Aim of the task:
Filter these entries down to the lines that hold the word "while", and show each of them.

+--

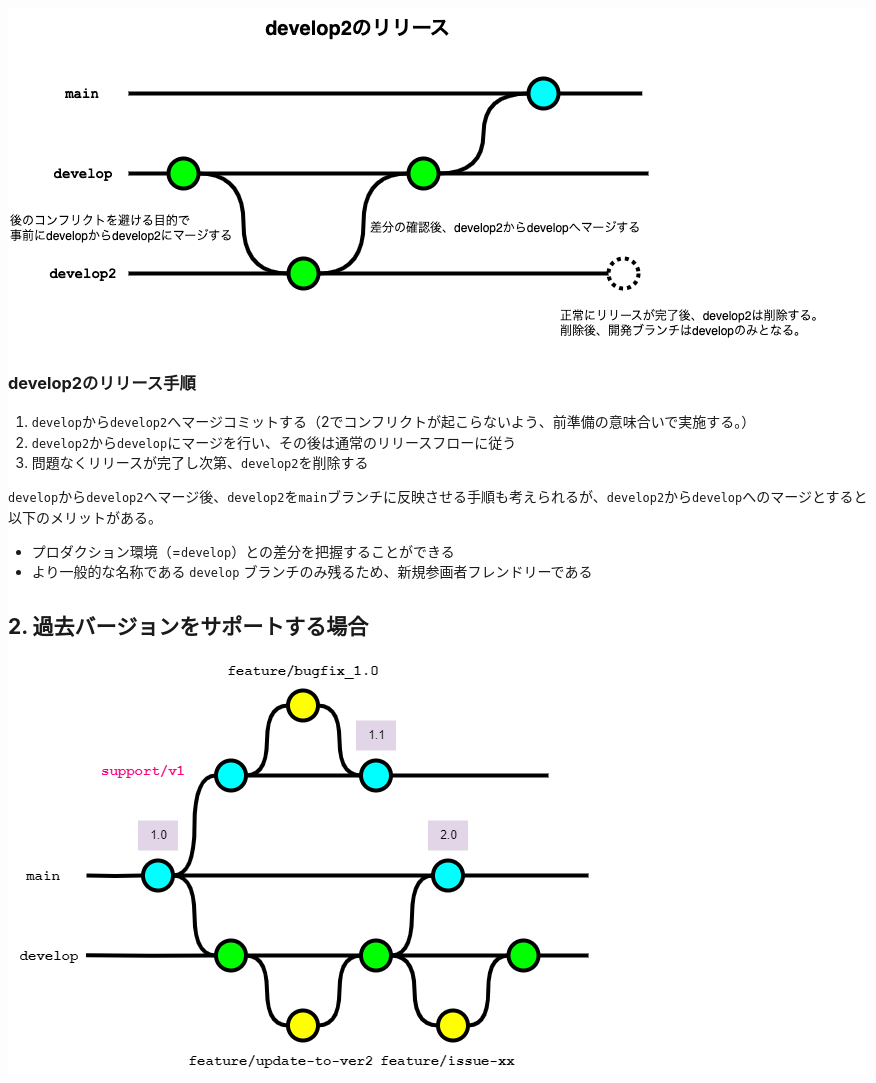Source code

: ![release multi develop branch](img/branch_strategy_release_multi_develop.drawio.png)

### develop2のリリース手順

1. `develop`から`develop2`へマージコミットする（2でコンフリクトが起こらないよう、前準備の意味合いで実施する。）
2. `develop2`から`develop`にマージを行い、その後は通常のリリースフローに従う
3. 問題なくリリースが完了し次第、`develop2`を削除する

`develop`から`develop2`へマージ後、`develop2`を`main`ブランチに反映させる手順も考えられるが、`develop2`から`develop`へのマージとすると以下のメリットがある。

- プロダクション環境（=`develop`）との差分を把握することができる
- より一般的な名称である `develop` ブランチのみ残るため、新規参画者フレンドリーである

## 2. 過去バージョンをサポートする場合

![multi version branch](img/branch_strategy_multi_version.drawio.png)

+--

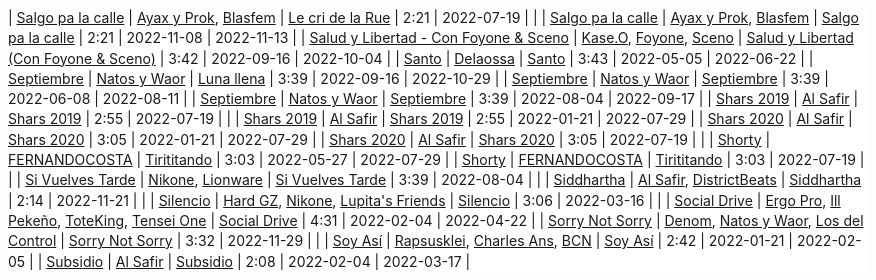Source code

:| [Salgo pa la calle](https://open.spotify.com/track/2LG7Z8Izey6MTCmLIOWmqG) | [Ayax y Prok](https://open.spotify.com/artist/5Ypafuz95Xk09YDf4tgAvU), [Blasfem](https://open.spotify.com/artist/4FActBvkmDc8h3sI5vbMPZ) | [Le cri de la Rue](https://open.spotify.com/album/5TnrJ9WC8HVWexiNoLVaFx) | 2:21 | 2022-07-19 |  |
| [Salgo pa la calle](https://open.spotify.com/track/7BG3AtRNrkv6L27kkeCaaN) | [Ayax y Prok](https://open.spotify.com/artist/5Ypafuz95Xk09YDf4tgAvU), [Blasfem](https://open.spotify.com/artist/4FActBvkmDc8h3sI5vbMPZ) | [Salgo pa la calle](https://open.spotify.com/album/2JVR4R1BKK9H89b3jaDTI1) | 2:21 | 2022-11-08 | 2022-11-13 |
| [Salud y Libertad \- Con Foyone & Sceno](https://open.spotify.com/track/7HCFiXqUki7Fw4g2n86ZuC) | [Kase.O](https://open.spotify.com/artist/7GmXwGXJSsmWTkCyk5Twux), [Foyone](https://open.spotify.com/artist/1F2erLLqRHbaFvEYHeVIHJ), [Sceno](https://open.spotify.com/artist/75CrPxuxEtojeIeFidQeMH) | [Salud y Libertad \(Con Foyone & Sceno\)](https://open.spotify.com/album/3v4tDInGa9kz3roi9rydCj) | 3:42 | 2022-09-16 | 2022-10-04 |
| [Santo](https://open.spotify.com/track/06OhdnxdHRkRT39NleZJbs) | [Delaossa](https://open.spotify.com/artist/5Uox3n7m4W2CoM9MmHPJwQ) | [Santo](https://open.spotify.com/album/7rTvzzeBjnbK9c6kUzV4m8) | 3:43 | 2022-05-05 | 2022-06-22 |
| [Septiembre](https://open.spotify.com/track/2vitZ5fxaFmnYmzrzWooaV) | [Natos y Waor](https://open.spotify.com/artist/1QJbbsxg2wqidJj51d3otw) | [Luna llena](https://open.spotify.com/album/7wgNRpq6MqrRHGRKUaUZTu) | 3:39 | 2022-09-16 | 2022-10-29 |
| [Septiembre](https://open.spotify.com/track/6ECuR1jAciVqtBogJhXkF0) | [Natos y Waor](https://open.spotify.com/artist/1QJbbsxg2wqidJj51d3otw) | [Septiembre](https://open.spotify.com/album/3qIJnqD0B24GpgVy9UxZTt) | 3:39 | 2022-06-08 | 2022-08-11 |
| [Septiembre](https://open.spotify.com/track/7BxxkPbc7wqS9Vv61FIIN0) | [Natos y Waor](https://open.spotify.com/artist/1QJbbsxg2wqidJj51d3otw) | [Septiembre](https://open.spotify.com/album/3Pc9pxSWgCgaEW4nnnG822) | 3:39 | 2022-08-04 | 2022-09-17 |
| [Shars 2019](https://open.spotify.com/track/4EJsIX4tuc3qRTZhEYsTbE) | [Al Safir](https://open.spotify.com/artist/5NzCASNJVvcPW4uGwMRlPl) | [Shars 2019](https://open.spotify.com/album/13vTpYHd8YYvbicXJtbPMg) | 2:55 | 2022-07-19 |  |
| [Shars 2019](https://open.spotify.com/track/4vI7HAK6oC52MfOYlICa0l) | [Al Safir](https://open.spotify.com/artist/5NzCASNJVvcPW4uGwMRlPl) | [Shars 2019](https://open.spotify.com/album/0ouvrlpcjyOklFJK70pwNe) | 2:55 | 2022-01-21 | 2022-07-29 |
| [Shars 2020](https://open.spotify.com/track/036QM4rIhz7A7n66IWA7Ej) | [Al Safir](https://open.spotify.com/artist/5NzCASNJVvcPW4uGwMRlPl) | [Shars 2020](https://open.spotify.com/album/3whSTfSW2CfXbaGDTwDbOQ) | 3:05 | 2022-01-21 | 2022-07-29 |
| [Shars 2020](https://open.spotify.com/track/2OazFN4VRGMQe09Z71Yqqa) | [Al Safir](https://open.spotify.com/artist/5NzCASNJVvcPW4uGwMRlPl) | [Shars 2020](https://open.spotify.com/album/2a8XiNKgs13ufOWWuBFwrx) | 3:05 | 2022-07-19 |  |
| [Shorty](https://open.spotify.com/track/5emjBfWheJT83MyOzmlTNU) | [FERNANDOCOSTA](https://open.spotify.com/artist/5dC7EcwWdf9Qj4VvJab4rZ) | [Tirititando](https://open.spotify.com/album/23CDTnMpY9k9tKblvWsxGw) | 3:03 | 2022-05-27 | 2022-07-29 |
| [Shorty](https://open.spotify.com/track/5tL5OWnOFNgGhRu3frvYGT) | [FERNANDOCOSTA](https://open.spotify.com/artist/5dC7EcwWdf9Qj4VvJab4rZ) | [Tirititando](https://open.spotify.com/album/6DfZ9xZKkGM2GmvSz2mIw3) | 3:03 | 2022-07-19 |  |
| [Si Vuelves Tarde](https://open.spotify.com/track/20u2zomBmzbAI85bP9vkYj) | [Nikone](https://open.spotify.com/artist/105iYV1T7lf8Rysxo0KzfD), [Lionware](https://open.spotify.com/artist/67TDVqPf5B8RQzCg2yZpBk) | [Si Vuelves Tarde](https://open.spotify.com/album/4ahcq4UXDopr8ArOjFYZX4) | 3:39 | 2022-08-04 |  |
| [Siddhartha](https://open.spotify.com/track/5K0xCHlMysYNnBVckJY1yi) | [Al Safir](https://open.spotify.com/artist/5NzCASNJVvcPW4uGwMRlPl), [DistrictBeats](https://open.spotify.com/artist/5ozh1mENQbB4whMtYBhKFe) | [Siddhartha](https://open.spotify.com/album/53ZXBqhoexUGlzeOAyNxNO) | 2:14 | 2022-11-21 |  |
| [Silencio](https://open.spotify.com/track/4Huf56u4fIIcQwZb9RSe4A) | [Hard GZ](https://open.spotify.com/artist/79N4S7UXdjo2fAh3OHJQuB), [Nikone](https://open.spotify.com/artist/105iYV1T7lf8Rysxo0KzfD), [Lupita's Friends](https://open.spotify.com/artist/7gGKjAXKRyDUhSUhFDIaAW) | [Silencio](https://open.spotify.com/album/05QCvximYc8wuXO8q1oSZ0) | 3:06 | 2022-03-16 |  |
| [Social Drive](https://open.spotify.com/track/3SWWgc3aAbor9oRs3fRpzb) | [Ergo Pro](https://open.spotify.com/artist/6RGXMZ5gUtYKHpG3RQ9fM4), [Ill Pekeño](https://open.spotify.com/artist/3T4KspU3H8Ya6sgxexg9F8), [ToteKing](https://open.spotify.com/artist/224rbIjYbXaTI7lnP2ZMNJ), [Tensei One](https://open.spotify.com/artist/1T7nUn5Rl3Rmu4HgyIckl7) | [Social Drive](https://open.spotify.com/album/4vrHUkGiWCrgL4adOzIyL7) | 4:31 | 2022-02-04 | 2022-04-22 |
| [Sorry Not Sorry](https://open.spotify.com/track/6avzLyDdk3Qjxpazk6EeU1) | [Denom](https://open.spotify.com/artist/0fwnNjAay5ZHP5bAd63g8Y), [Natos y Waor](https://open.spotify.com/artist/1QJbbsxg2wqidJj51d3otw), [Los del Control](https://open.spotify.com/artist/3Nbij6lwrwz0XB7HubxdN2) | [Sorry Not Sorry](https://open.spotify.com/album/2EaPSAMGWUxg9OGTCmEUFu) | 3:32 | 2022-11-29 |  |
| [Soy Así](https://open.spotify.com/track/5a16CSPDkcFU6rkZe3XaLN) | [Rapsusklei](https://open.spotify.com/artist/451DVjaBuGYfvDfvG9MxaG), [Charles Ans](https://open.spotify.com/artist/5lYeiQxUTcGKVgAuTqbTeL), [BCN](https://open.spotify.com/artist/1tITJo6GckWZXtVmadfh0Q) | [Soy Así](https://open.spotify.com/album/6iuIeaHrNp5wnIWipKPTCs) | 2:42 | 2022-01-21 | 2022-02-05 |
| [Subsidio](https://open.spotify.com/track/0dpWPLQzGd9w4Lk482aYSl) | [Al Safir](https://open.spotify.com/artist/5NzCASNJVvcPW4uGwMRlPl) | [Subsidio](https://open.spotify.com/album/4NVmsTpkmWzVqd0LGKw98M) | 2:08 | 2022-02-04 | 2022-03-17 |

+--

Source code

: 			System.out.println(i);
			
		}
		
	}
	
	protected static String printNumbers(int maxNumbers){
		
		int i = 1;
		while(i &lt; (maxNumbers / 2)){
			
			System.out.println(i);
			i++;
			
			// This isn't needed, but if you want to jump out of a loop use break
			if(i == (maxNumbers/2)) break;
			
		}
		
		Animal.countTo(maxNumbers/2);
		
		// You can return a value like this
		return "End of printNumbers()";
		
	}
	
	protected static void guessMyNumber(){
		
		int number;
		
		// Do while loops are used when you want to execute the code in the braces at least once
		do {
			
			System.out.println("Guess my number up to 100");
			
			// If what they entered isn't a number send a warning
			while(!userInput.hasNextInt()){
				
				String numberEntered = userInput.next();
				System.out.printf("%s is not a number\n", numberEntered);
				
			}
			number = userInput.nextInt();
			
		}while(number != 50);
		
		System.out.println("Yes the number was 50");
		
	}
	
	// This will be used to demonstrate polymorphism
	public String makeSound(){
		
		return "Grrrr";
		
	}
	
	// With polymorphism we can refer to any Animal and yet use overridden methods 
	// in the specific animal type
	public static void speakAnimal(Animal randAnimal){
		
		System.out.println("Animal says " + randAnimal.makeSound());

+--

Result below:
		while(i &lt; (maxNumbers / 2)){
		// Do while loops are used when you want to execute the code in the braces at least once
			while(!userInput.hasNextInt()){
		}while(number != 50);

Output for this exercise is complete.